Selain itu, Kementerian PANRB juga memiliki Unit Pengendali Gratifikasi (UPG), yang diketuai oleh Inspektur Kementerian PANRB. Dalam susunan keanggotaannya, Menteri PANRB berkedudukan sebagai pengarah, sementara Sekretaris Kementerian PANRB beserta seluruh deputi menjadi pembina. UPG beranggotakan 17 orang, yang tersebar di seluruh unit kerja.
Staf Khusus Menteri PANRB bidang Penanganan Anti Korupsi, Rakhmad Setyadi menerangkan, tugas anggota UPG salah satunya adalah menerima laporan gratifikasi, pemilihan kategori gratifikasi, serta memfasilitasi penerusan laporan ke KPK. “UPG juga bertugas menyampaikan SK Pimpinan KPK tentang penetapan status gratifikasi. Serta menyimpan bukti penyetoran uang dan penyerahan barang gratifikasi ke KPK, apabila diputuskan menjadi milik negara,” jelas Rakhmad.
Anggota UPG juga melaksanakan sosialisasi kebijakan terkait pengendalian gratifikasi. Tugas lainnya adalah menyampaikan laporan pengendalian gratifikasi, evaluasi atas efektivitas kebijakan, serta koordinasi dengan KPK. Keberadaan UPG didasarkan pada Peraturan Menteri PANRB No. 4/2015 tentang Pengendalian Gratifikasi di Lingkungan Kementerian PANRB.
Perlu diingat, gratifikasi bagian dari tindak pidana korupsi yang termuat dalam pasal 12B, UU No. 20/2001 tentang Pemberantasan Tindak Pidana Korupsi. Gratifikasi didefinisikan sebagai suatu pemberian dalam arti luas, yakni meliputi pemberian uang, barang, rabat, komisi, pinjaman tanpa bunga, tiket perjalanan, fasilitas penginapan, perjalanan wisata, pengobatan cuma-cuma, dan fasilitas lainnya, yang diterima di dalam negeri maupun luar negeri, dan yang dilakukan dengan menggunakan sarana elektronika maupun tanpa sarana elektronika.
“Tidak semua gratifikasi bertentangan dengan hukum, melainkan yang memenuhi kriteria dalam unsur pasal 12B saja,” ungkap Rakhmad.
Pengendalian gratifikasi di lingkungan pemerintahan adalah bagian dari reformasi birokrasi yang mendorong visi Presiden Joko Widodo, yakni Indonesia maju dan bergerak dinamis. Dampak bola salju reformasi birokrasi dapat menggerakkan semua sektor kehidupan masyarakat. Pelayanan publik yang profesional, transparan dan agile dapat segera terwujud, sehingga dapat meningkatkan pertumbuhan ekonomi masyarakat.

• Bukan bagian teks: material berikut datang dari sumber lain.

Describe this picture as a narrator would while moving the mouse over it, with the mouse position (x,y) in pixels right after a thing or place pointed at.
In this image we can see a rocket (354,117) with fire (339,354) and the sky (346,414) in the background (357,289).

Penguatan implementasi program pengendalian gratifikasi memerlukan komitmen pimpinan hingga level unit kerja. Perlu juga sosialisasi mandiri serta implementasi nilai-nilai integritas, yakni membangun kesadaran melapor, serta lingkungan pengendalian yang transparan dan akuntabel.
Menekan praktik gratifikasi juga perlu dilakukan bimbingan teknis tentang pengelolaan UPG pada kementerian dan lembaga. Adanya program KPK berupa e-learning bimbingan teknis pengendalian gratifikasi, diharapkan mampu meningkatkan implementasi pengendalian tersebut. Peningkatan pengendalian gratifikasi tentunya perlu diperkuat dengan internalisasi regulasi terkait gratifikasi.

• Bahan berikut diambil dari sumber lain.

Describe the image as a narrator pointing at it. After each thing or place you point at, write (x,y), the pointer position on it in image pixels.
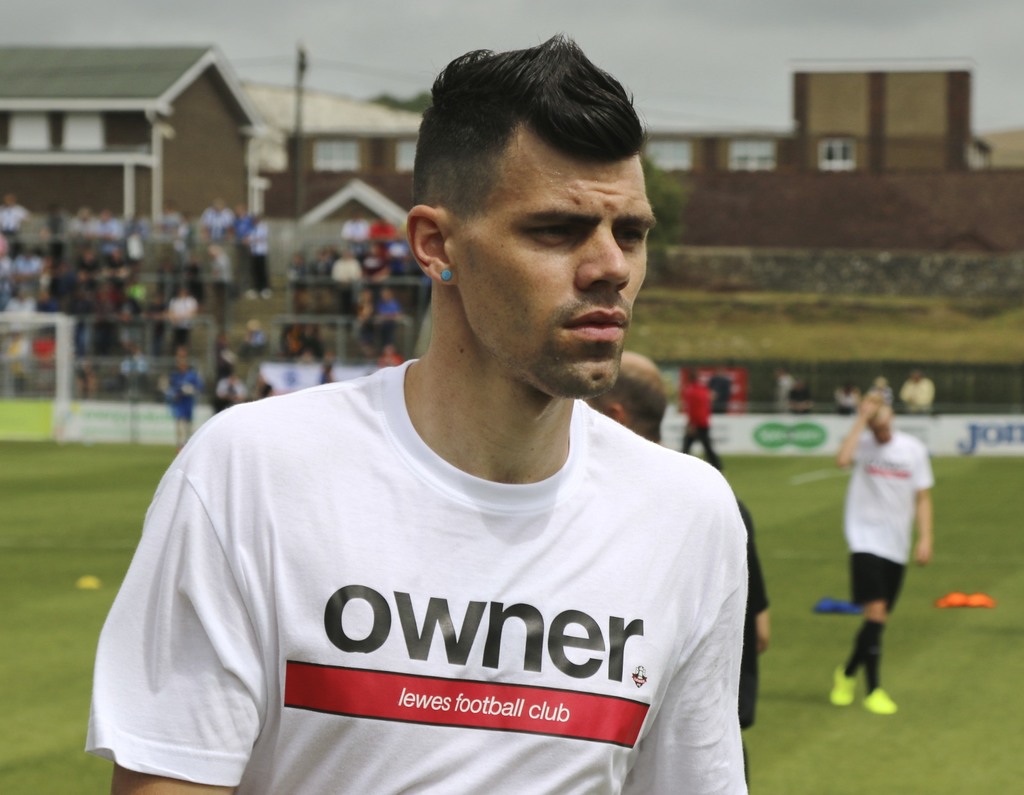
In this image we can see a few people (535,340), some of them are on the ground (814,468), there are boards (1014,441) with text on it, there are houses (369,158), a pole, also we can see the sky (624,63), and the background (403,92) is blurred.
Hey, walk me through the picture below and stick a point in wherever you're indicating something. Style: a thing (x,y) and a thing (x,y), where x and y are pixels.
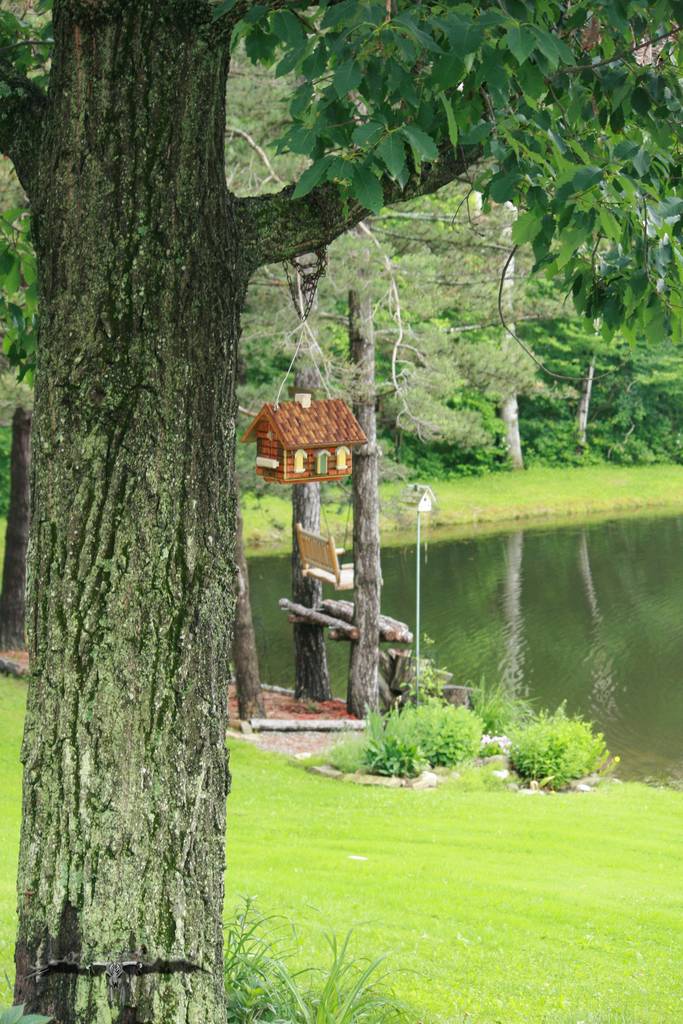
In this image I can see the lake (416,554), in front of the lake (405,567) there is a pole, on the pole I can see small hut house (283,450) and there are some trees (433,348), grass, plant (366,757) visible in front of the lake (599,723).
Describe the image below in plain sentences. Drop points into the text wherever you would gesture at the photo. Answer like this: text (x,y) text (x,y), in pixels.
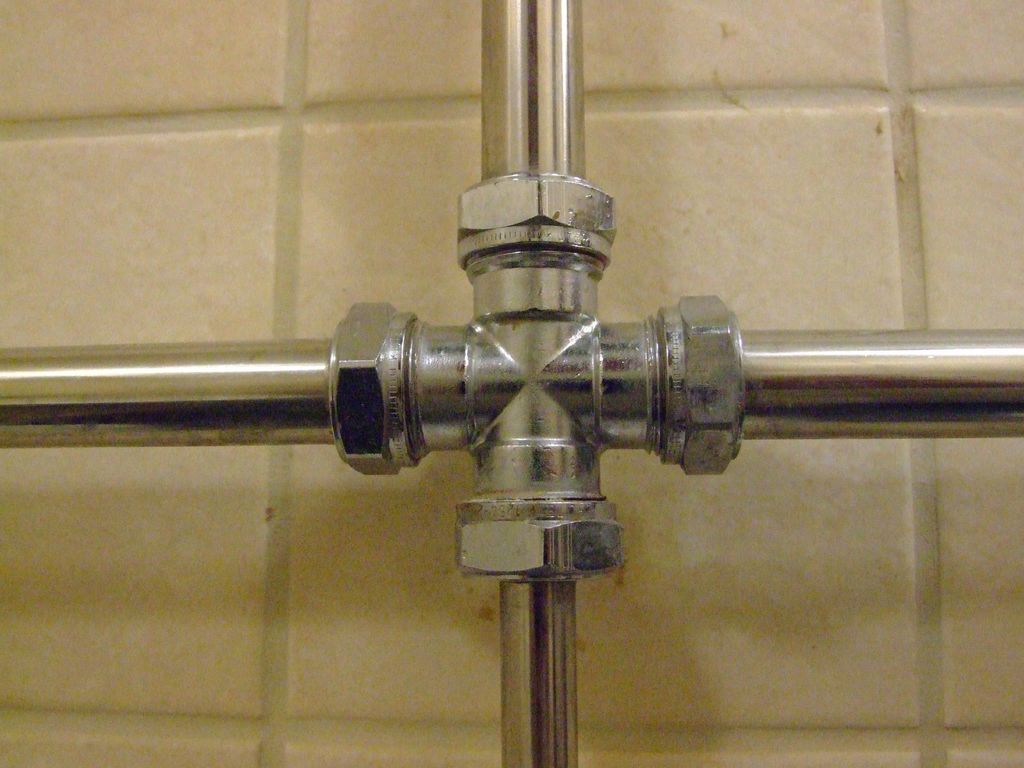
This picture consists of metal object (494,350) in the center of the image (468,426).
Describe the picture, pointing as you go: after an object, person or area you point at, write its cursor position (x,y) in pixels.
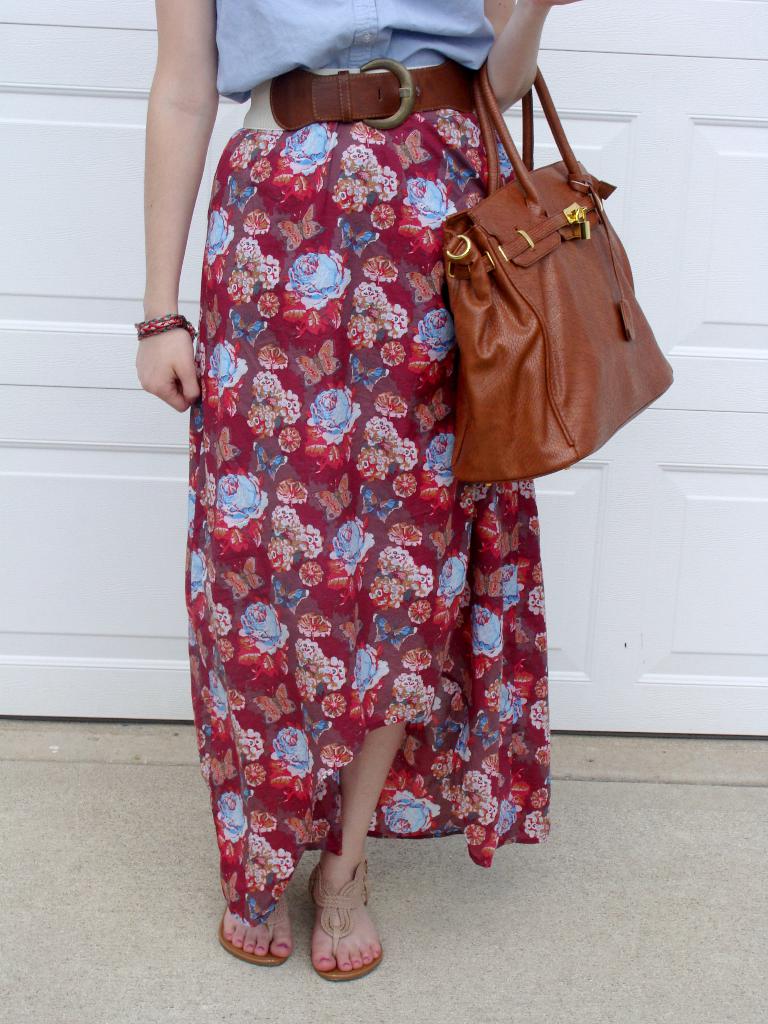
In this image we can see a person (430,381) carrying a bag (495,423). Behind the person (371,496) we can see a wooden object (62,240).
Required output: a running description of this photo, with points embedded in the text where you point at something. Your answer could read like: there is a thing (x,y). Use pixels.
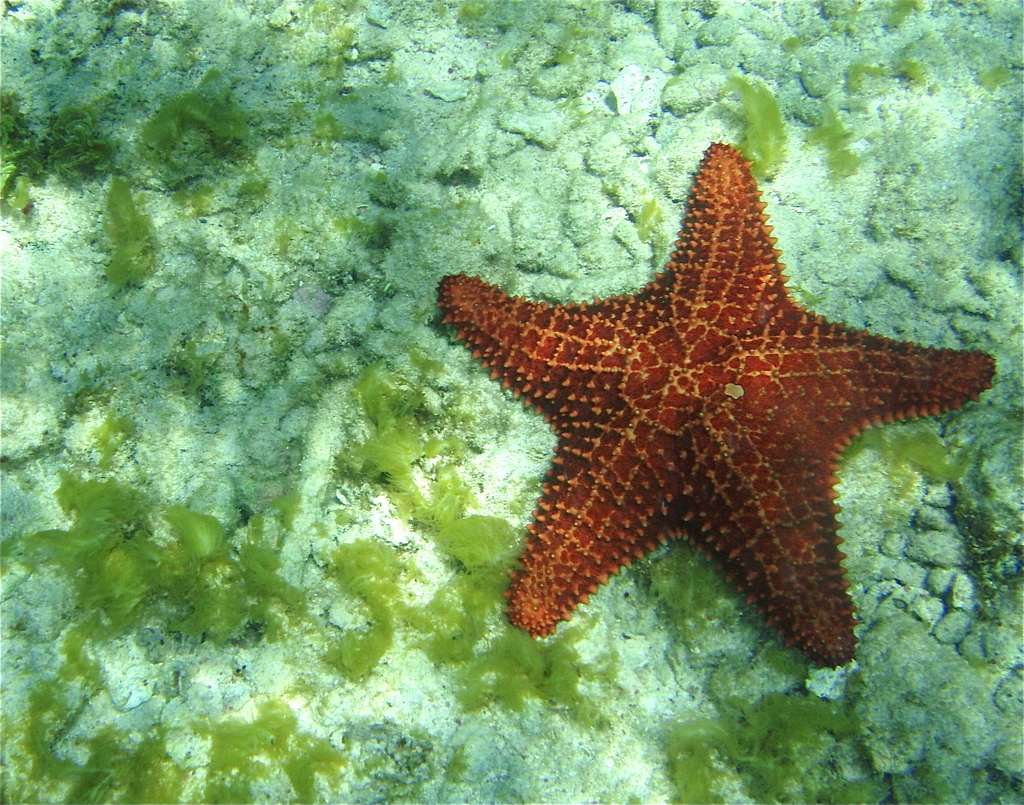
In this image we can see star fish (747,362) and coral (334,481).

Rakhmad menjelaskan, reformasi birokrasi memerlukan dukungan menyeluruh dari semua pihak, baik aparatur sipil negara (ASN), maupun pihak yang terlibat dalam pelayanan publik secara langsung maupun tidak langsung. Banyak faktor yang mempengaruhi kecepatan dan kelincahan pelayanan, diantaranya adalah motivasi ASN, dan kebutuhan masyarakat yang memerlukan layanan.

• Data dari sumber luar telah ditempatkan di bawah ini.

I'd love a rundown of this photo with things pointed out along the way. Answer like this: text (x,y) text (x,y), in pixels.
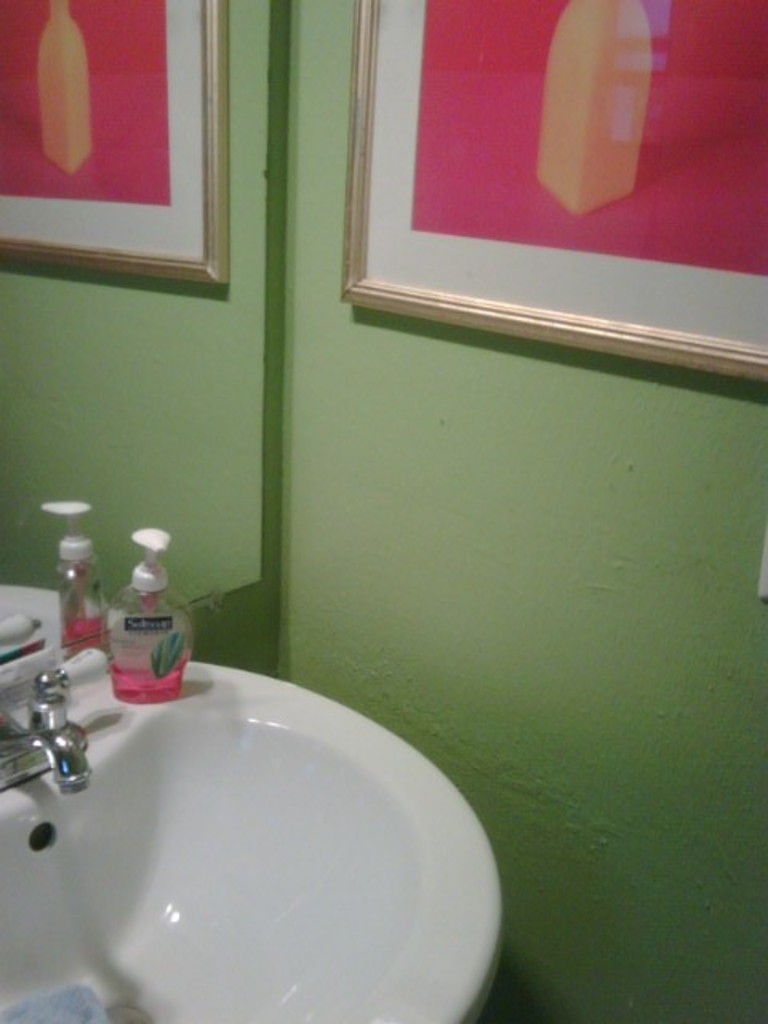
In this image we can see a sink (89,751), tap (29,731), bottle (155,587) and a photo frame (549,142) on the wall (325,344), there is a mirror (146,216), in the mirror (120,134) we can see a reflection (112,85) of a photo frame (112,85).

“Adanya penyimpangan dalam pelayanan publik bermula dari hubungan mutualisme tersebut, tanpa mengindahkan norma-norma yang berlaku,” ungkap Rakhmad. Hal ini menyebabkan diskriminasi, perbedaan pelayanan berdasarkan motif-motif tertentu, terutama adanya imbalan berupa materi.
Korupsi sering kali berawal dari kebiasaan yang tidak disadari oleh pegawai negeri dan pejabat negara. Misalnya, menerima hadiah dalam satu acara pribadi, atau menerima fasilitas tertentu yang tidak wajar. Hal semacam itu semakin lama akan menjadi kebiasaan. Cepat atau lambat, kebiasaan itu akan mempengaruhi pengambilan keputusan oleh pejabat atau pegawai yang bersangkutan.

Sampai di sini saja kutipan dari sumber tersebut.